Cons of downgrading an EB-2 to an EB-3 Visa
The most notable negative aspect of downgrading is the procedure. The EB-3 downgrade will require an applicant’s employer to submit an additional I-140 petition with the associated fees, such as the filing fee, premium processing fee, and attorney fee. The new I-140 will require new forms, new evidence of the employer’s ability to pay the proffered wage, and potentially an updated employment verification letter. These documents will most likely be identical to the applicant’s original EB-2 petition and the required supporting documents will be the same documents used in the earlier EB-2 petition. The process is repetitive but relatively straightforward.

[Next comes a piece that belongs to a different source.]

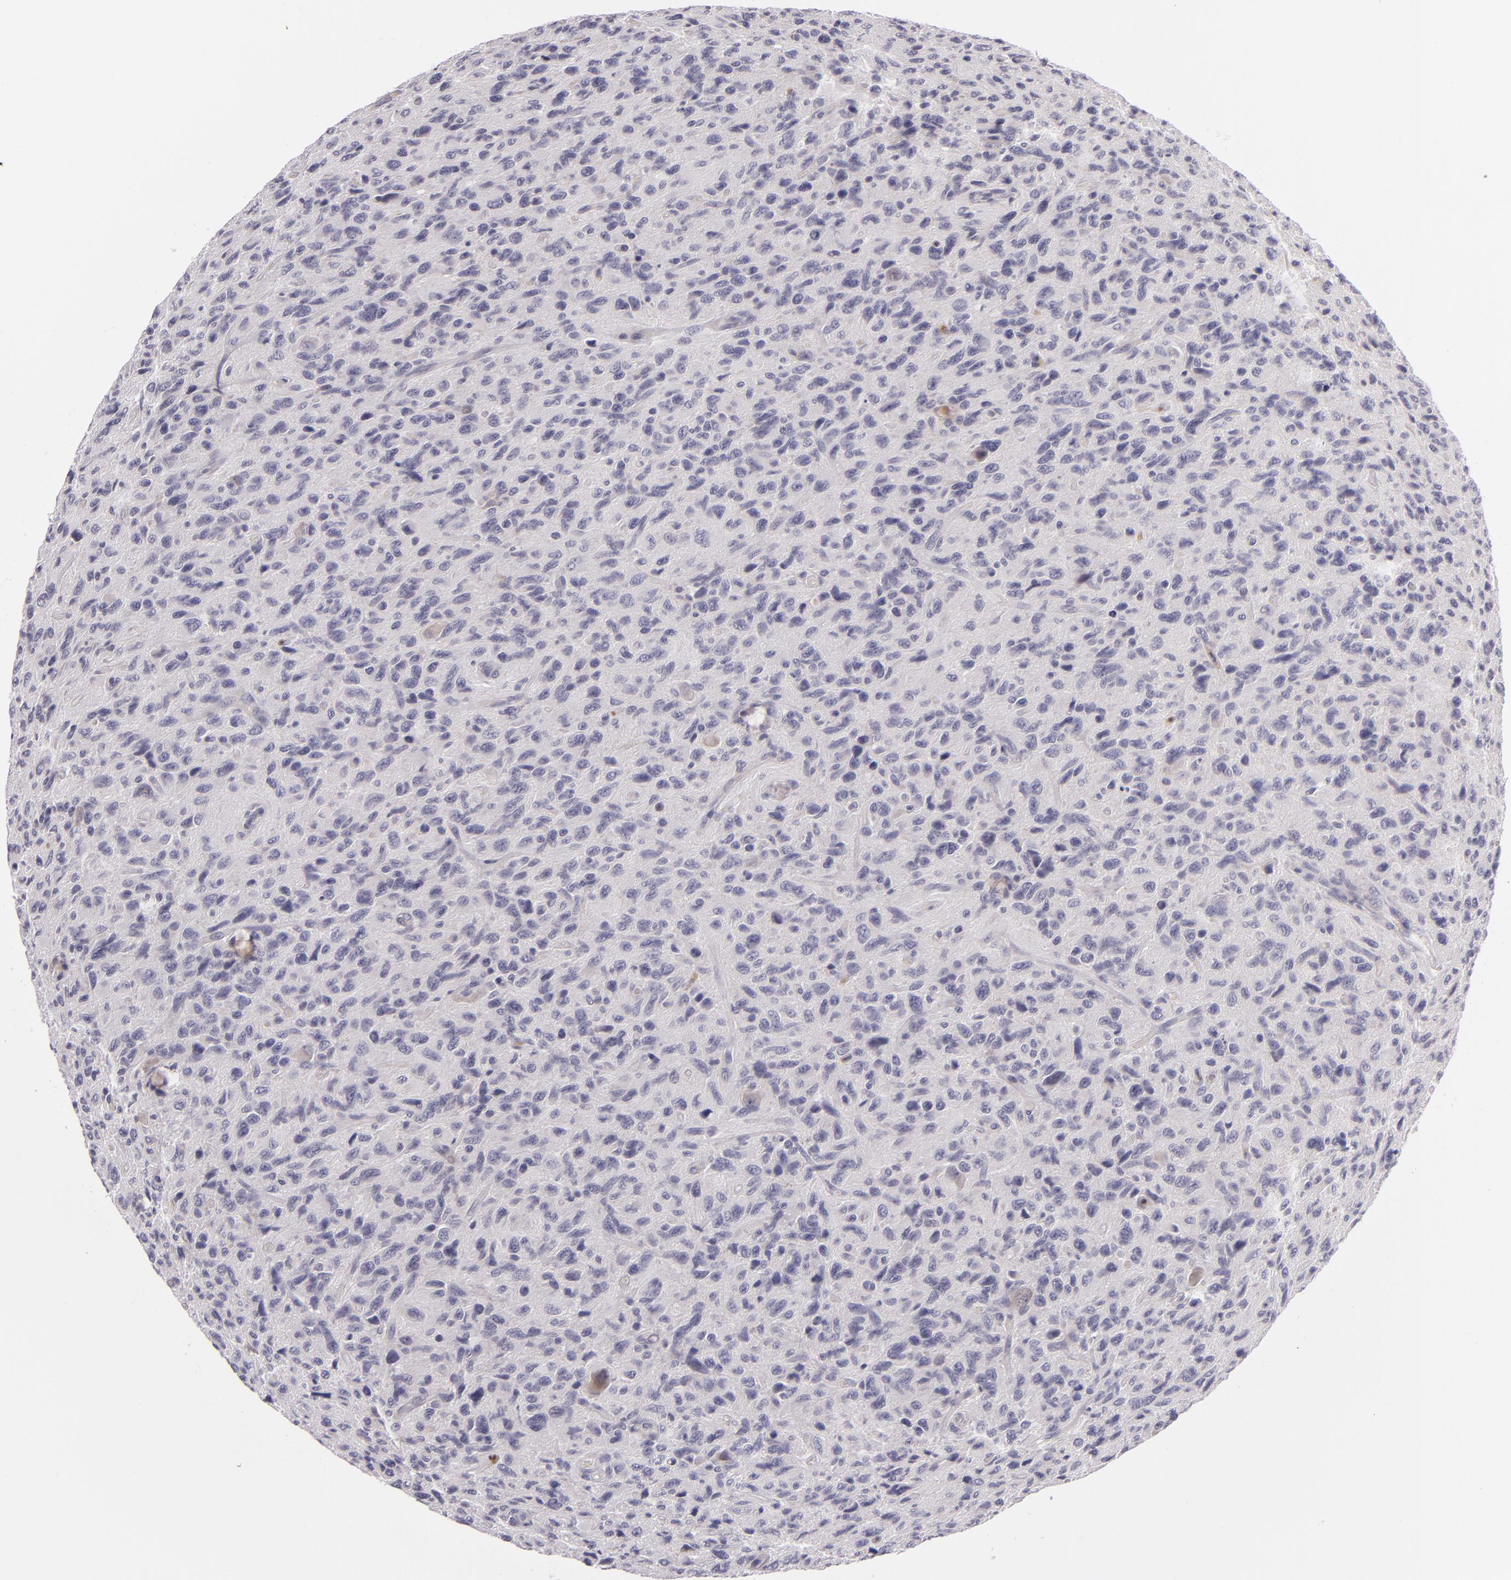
{"staining": {"intensity": "negative", "quantity": "none", "location": "none"}, "tissue": "glioma", "cell_type": "Tumor cells", "image_type": "cancer", "snomed": [{"axis": "morphology", "description": "Glioma, malignant, High grade"}, {"axis": "topography", "description": "Brain"}], "caption": "Photomicrograph shows no significant protein staining in tumor cells of glioma.", "gene": "FAM181A", "patient": {"sex": "female", "age": 60}}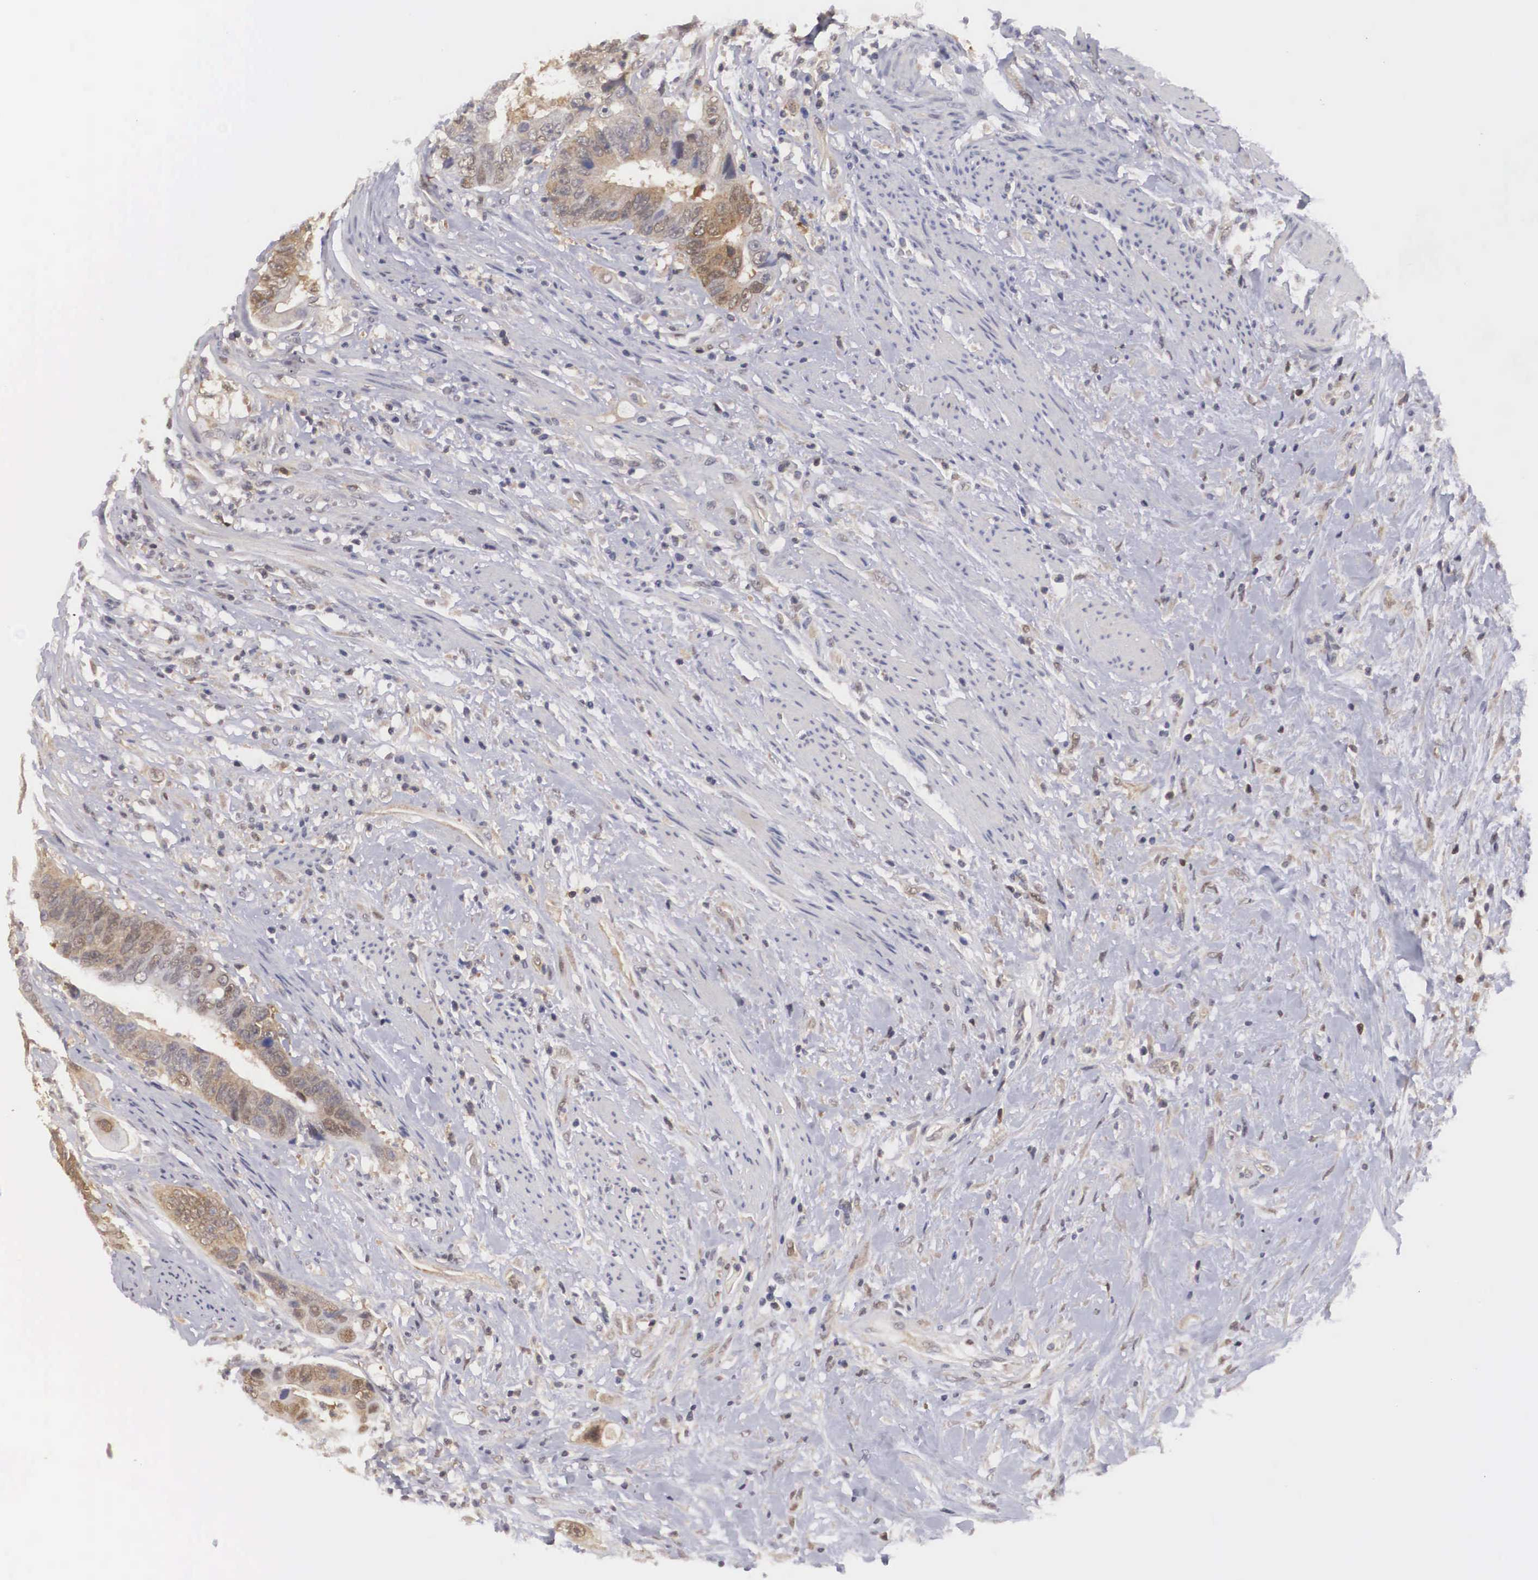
{"staining": {"intensity": "moderate", "quantity": ">75%", "location": "cytoplasmic/membranous,nuclear"}, "tissue": "colorectal cancer", "cell_type": "Tumor cells", "image_type": "cancer", "snomed": [{"axis": "morphology", "description": "Adenocarcinoma, NOS"}, {"axis": "topography", "description": "Rectum"}], "caption": "A histopathology image of colorectal cancer stained for a protein shows moderate cytoplasmic/membranous and nuclear brown staining in tumor cells. (Brightfield microscopy of DAB IHC at high magnification).", "gene": "ADSL", "patient": {"sex": "female", "age": 65}}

In some cases, employers may wish to avoid these extra costs and not support an EB-2 to EB-3 downgrade. However, some employers will still support the filing if the employee bears some or all of the costs.
EB-2 to EB-3 Downgrade: Step-by-Step Process
If an applicant is working for the same employer that sponsored their initial EB-2 petition, here is the detailed step-by-step process for downgrading to an EB-3 classification:
- The applicant and their employer must prepare and submit an I-140 package requesting EB-3 classification using the previously certified PERM that was used in their EB-2 petition. USCIS permits the usage of a prior PERM Labor Certification if it was used to support a previously filed I-140 while the ETA 9089 was still valid. A new PERM is not needed as it is with the same employer.
- The new I-140 petition must be submitted with a copy of a previously certified ETA 9089 and proof that the applicant meets the minimum requirements of the position listed in the certified ETA 9089. Moreover, the employer must submit evidence to prove their ability to pay the proffered wage. Employers can complete this step by attaching copies of their last 2-3 federal tax returns, financial records, as well the applicant’s W-2 and pay stubs.
- If the filing date for EB-3 becomes current, the I-485/I-765 and I-131 applications can be filed by the applicant concurrently with the I-140 request. This enables the applicant and their qualifying dependents to receive EAD’s and Advance Parole documents while the I-485 is pending. Concurrent filing is recommended as the dates on the visa bulletin can retrogress at any time.
- A premium processing request may be submitted to USCIS once a receipt notice for the I-140 has been received, as USCIS needs to retrieve a copy of the original certified ETA 9089 from the previously approved EB2 I-140 file.
- If USCIS accepts the premium upgrade, it will adjudicate the I-140 within 15 business days of when it starts the premium processing clock. If it does not accept the request for premium processing, then it will take 4-5 months to adjudicate the I-140 downgrade.
In the event that an applicant wants to downgrade their EB-2 petition to an EB-3 with a different employer, a new PERM will likely be required along with the new I-140 for the EB-3 classification. Other than the addition of the new PERM, the process should remain the same.
Ultimately, the type of green card or classification does not change the benefits. All green cards, regardless of their requirements, result in legal permanent residence for the holder. Green cards are typically valid for ten years at a time and only need to be renewed, meaning that a simple extension filing is all that is needed, rather than a whole new green card application. Therefore, downgrading from an EB-2 to an EB-3 does not restrict any green card benefits that would have otherwise been received. An EB-3 downgrade is best handled by an immigration attorney who can review the specifics of each case to ensure success upon the first submission of the required documents. We have seen significant delays and disruptions on cases that were filed hastily and without proper supporting forms, letters, and documents.